#### [Required action]
Would you repeat every entry below word for word but drop the images?

▼▼▼

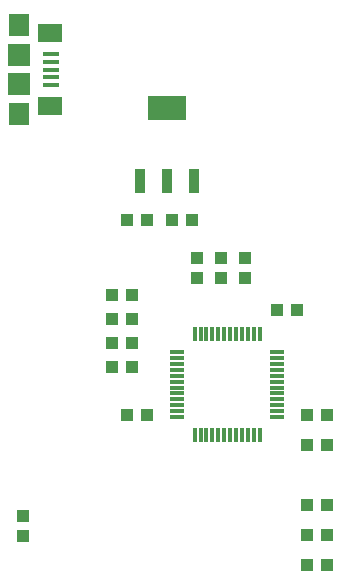
<source format=gbr>
G04 EAGLE Gerber RS-274X export*
G75*
%MOMM*%
%FSLAX34Y34*%
%LPD*%
%INSolderpaste Bottom*%
%IPPOS*%
%AMOC8*
5,1,8,0,0,1.08239X$1,22.5*%
G01*
%ADD10R,1.100000X1.000000*%
%ADD11R,1.000000X1.100000*%
%ADD12R,1.346200X0.406400*%
%ADD13R,2.108200X1.600200*%
%ADD14R,1.803400X1.905000*%
%ADD15R,1.905000X1.905000*%
%ADD16R,1.193800X0.304800*%
%ADD17R,0.304800X1.193800*%
%ADD18R,0.901600X2.066000*%
%ADD19R,3.201600X2.066000*%


D10*
X300600Y266700D03*
X283600Y266700D03*
X275200Y355600D03*
X258200Y355600D03*
X131200Y266700D03*
X148200Y266700D03*
X118500Y307340D03*
X135500Y307340D03*
D11*
X190500Y399660D03*
X190500Y382660D03*
D10*
X300600Y241300D03*
X283600Y241300D03*
X131200Y431800D03*
X148200Y431800D03*
X186300Y431800D03*
X169300Y431800D03*
D12*
X66743Y545800D03*
X66743Y552300D03*
X66743Y558800D03*
X66743Y565300D03*
X66743Y571800D03*
D13*
X65493Y527800D03*
X65493Y589800D03*
D14*
X39993Y520800D03*
X39993Y596800D03*
D15*
X39993Y546800D03*
X39993Y570800D03*
D11*
X135500Y327660D03*
X118500Y327660D03*
D10*
X43180Y164220D03*
X43180Y181220D03*
D11*
X135500Y347980D03*
X118500Y347980D03*
X135500Y368300D03*
X118500Y368300D03*
D10*
X210820Y382660D03*
X210820Y399660D03*
X231140Y399660D03*
X231140Y382660D03*
D11*
X300600Y190500D03*
X283600Y190500D03*
X300600Y165100D03*
X283600Y165100D03*
X300600Y139700D03*
X283600Y139700D03*
D16*
X173400Y264600D03*
X173400Y269600D03*
X173400Y274600D03*
X173400Y279600D03*
X173400Y284600D03*
X173400Y289600D03*
X173400Y294600D03*
X173400Y299600D03*
X173400Y304600D03*
X173400Y309600D03*
X173400Y314600D03*
X173400Y319600D03*
D17*
X188400Y334600D03*
X193400Y334600D03*
X198400Y334600D03*
X203400Y334600D03*
X208400Y334600D03*
X213400Y334600D03*
X218400Y334600D03*
X223400Y334600D03*
X228400Y334600D03*
X233400Y334600D03*
X238400Y334600D03*
X243400Y334600D03*
D16*
X258400Y319600D03*
X258400Y314600D03*
X258400Y309600D03*
X258400Y304600D03*
X258400Y299600D03*
X258400Y294600D03*
X258400Y289600D03*
X258400Y284600D03*
X258400Y279600D03*
X258400Y274600D03*
X258400Y269600D03*
X258400Y264600D03*
D17*
X243400Y249600D03*
X238400Y249600D03*
X233400Y249600D03*
X228400Y249600D03*
X223400Y249600D03*
X218400Y249600D03*
X213400Y249600D03*
X208400Y249600D03*
X203400Y249600D03*
X198400Y249600D03*
X193400Y249600D03*
X188400Y249600D03*
D18*
X188100Y464542D03*
X165100Y464542D03*
X142100Y464542D03*
D19*
X165100Y526058D03*
M02*

</source>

▲▲▲

#### [Exercise result]
<source format=gbr>
G04 EAGLE Gerber RS-274X export*
G75*
%MOMM*%
%FSLAX34Y34*%
%LPD*%
%INSolderpaste Bottom*%
%IPPOS*%
%AMOC8*
5,1,8,0,0,1.08239X$1,22.5*%
G01*
%ADD10R,1.100000X1.000000*%
%ADD11R,1.000000X1.100000*%
%ADD12R,1.346200X0.406400*%
%ADD13R,2.108200X1.600200*%
%ADD14R,1.803400X1.905000*%
%ADD15R,1.905000X1.905000*%
%ADD16R,1.193800X0.304800*%
%ADD17R,0.304800X1.193800*%
%ADD18R,0.901600X2.066000*%
%ADD19R,3.201600X2.066000*%


D10*
X300600Y266700D03*
X283600Y266700D03*
X275200Y355600D03*
X258200Y355600D03*
X131200Y266700D03*
X148200Y266700D03*
X118500Y307340D03*
X135500Y307340D03*
D11*
X190500Y399660D03*
X190500Y382660D03*
D10*
X300600Y241300D03*
X283600Y241300D03*
X131200Y431800D03*
X148200Y431800D03*
X186300Y431800D03*
X169300Y431800D03*
D12*
X66743Y545800D03*
X66743Y552300D03*
X66743Y558800D03*
X66743Y565300D03*
X66743Y571800D03*
D13*
X65493Y527800D03*
X65493Y589800D03*
D14*
X39993Y520800D03*
X39993Y596800D03*
D15*
X39993Y546800D03*
X39993Y570800D03*
D11*
X135500Y327660D03*
X118500Y327660D03*
D10*
X43180Y164220D03*
X43180Y181220D03*
D11*
X135500Y347980D03*
X118500Y347980D03*
X135500Y368300D03*
X118500Y368300D03*
D10*
X210820Y382660D03*
X210820Y399660D03*
X231140Y399660D03*
X231140Y382660D03*
D11*
X300600Y190500D03*
X283600Y190500D03*
X300600Y165100D03*
X283600Y165100D03*
X300600Y139700D03*
X283600Y139700D03*
D16*
X173400Y264600D03*
X173400Y269600D03*
X173400Y274600D03*
X173400Y279600D03*
X173400Y284600D03*
X173400Y289600D03*
X173400Y294600D03*
X173400Y299600D03*
X173400Y304600D03*
X173400Y309600D03*
X173400Y314600D03*
X173400Y319600D03*
D17*
X188400Y334600D03*
X193400Y334600D03*
X198400Y334600D03*
X203400Y334600D03*
X208400Y334600D03*
X213400Y334600D03*
X218400Y334600D03*
X223400Y334600D03*
X228400Y334600D03*
X233400Y334600D03*
X238400Y334600D03*
X243400Y334600D03*
D16*
X258400Y319600D03*
X258400Y314600D03*
X258400Y309600D03*
X258400Y304600D03*
X258400Y299600D03*
X258400Y294600D03*
X258400Y289600D03*
X258400Y284600D03*
X258400Y279600D03*
X258400Y274600D03*
X258400Y269600D03*
X258400Y264600D03*
D17*
X243400Y249600D03*
X238400Y249600D03*
X233400Y249600D03*
X228400Y249600D03*
X223400Y249600D03*
X218400Y249600D03*
X213400Y249600D03*
X208400Y249600D03*
X203400Y249600D03*
X198400Y249600D03*
X193400Y249600D03*
X188400Y249600D03*
D18*
X188100Y464542D03*
X165100Y464542D03*
X142100Y464542D03*
D19*
X165100Y526058D03*
M02*

</source>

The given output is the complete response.